From Abel to Zechariah (23:29–36)
The Hebrew Bible doesn’t end with Malachi. In the Jewish canonical order, the Ketuvim (the Writings) concludes with 2 Chronicles. That order is important for what Jesus says in v. 35.
The woe in verse 29 begins with an accusation that, on the surface, appears to be misplaced praise. The scribes and Pharisees build tombs for the prophets and decorate the monuments of the righteous. They claim that if they had lived in their ancestors’ time, they would not have shed the prophets’ blood. Jesus turns their own words against them.
“Thus you witness against yourselves that you are sons of those who murdered the prophets. Fill up, then, the measure of your fathers” (23:31–32).
The verb πληρόω (plēroō), which is usually translated as “fulfill,” is correctly rendered here as “fill up.” I’ve previously discussed Jesus “filling full” the OT. Now it’s the scribes’ and the Pharisees’ turn. They also have a role in the story to “fill up” or “fill full” as well.
The indictment then reaches its full scope:
“...so that on you may come all the righteous blood shed on earth, from the blood of righteous Abel to the blood of Zechariah the son of Barachiah, whom you murdered between the sanctuary and the altar” (23:35).
Abel’s blood is the first in Scripture crying out for justice. When Cain killed his brother, Yahweh told him:
“The voice of your brother’s blood is crying to me from the ground” (Gen 4:10).
Innocent blood does not simply disappear. It calls out to God for justice.
Zechariah marks the other end of the span. The Zechariah killed between the sanctuary and the altar is almost certainly the one described in 2 Chronicles 24:20–21: a priest who stood in the court of the temple and rebuked Israel for forsaking Yahweh, only to be stoned at the king’s command in that same court. His dying words were:
“May the LORD see and avenge!” (2 Chr 24:22).
Again, Righteous blood, once shed, does not go silent. (That’s a sobering thought for another time.)

• _Directive 1_: In the commentary on Abel and Zechariah, which book closes the Ketuvim in the Jewish canonical order?
• _Directive 2_: Pick up the commentary on Abel and Zechariah right after its final sentence and carry it on.

• _Data_:
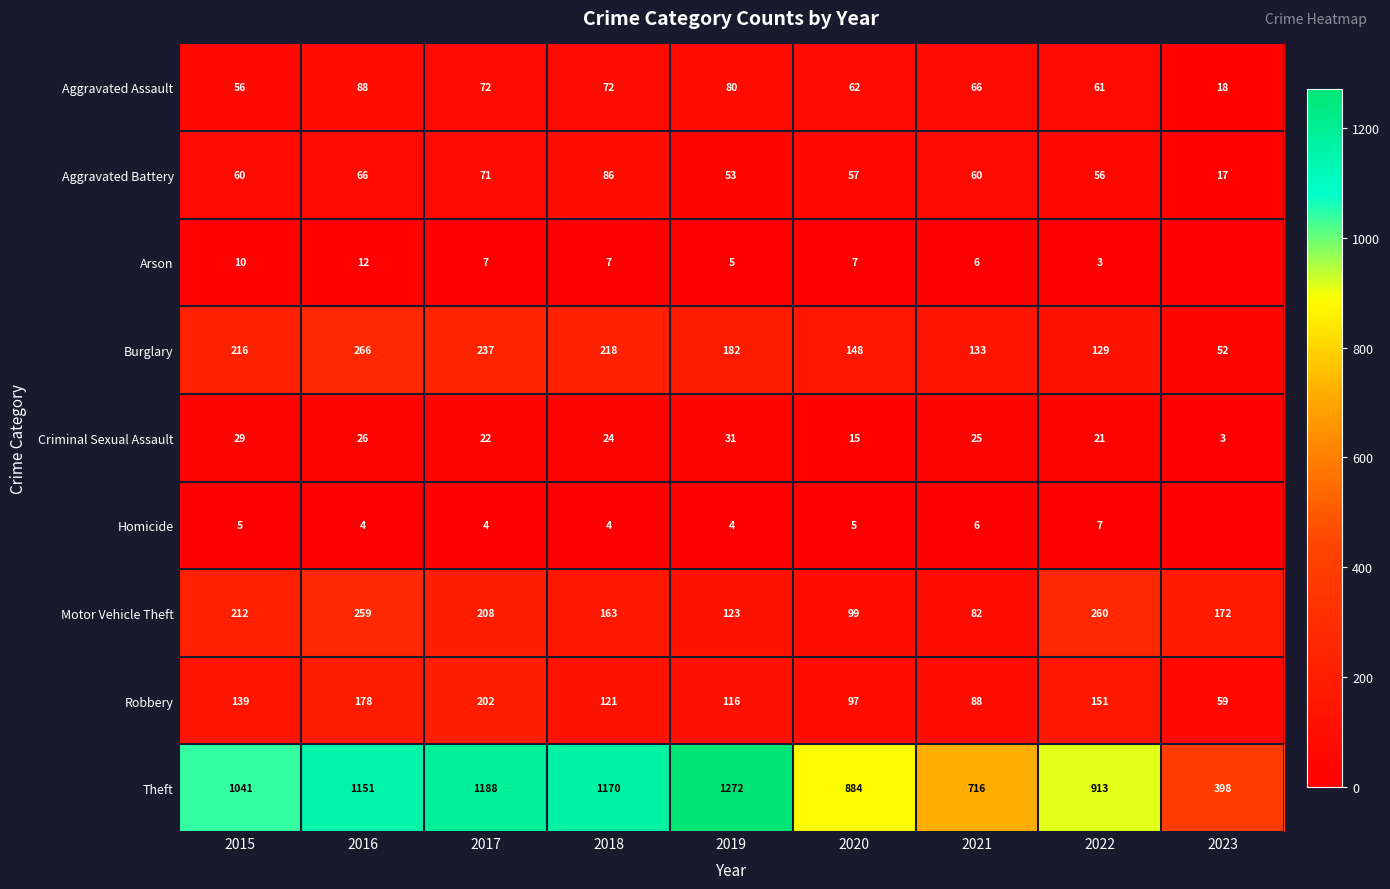

Between 2020 and 2016, which is larger?

2016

• _Reply 1_: 2 Chronicles.

• _Reply 2_:
Since Chronicles closes the Hebrew canon, “from Abel to Zechariah” covers the entire biblical story. Jesus is making a canonical point: the history of Scripture, from beginning to end, is about those who spoke for God being silenced by those claiming to represent him. The scribes and Pharisees standing before him bring that history to its tragic climax.
Every generation honors the prophets it did not have to live with. We build memorials to voices we would have rejected at the moment. The question Matthew 23 raises is not whether we venerate the prophets of the past, but whether we are willing to hear the living Word that challenges us now.
When Yahweh Returns to His Temple (23:1–39)
Israel’s prophets promised that Yahweh would one day return to Zion. Malachi envisioned the Lord suddenly coming to his temple, but warned that his arrival would bring judgment:
“Who can endure the day of his coming, and who can stand when he appears?” (Mal 3:2).
Ezekiel foresaw the glory of the Lord returning to a purified temple (Ezek 43:1-5). The hope sustained Israel through exile and occupation. One day, God would come back to his city and his house.
Matthew presents Jesus as the fulfillment of this hope, but the homecoming is not what Israel’s leaders expected. Yahweh has returned to Zion, entered his temple, and now renders his verdict. Matthew 23 records the divine audit. The seven woes against the scribes and Pharisees echo the covenant curse formulas of Deuteronomy 28 and later prophetic indictments. Jesus speaks with authority that transcends even Moses. He prosecutes those who were supposed to shepherd his people.
The charges are devastating. The religious leaders shut the kingdom of heaven in people’s faces (Matt 23:13). They strain out gnats while swallowing camels (23:24). They clean the outside of the cup while remaining full of greed and self-indulgence (23:25). They are whitewashed tombs, beautiful on the exterior but full of dead bones within (23:27). These are not merely ethical failures. They represent a fundamental betrayal of Israel’s covenant calling.
What makes this passage uniquely powerful is how the divine prosecutor’s voice breaks with grief.
“O Jerusalem, Jerusalem, the city that kills the prophets and stones those who are sent to it! How often would I have gathered your children together as a hen gathers her brood under her wings, and you were not willing!” (23:37).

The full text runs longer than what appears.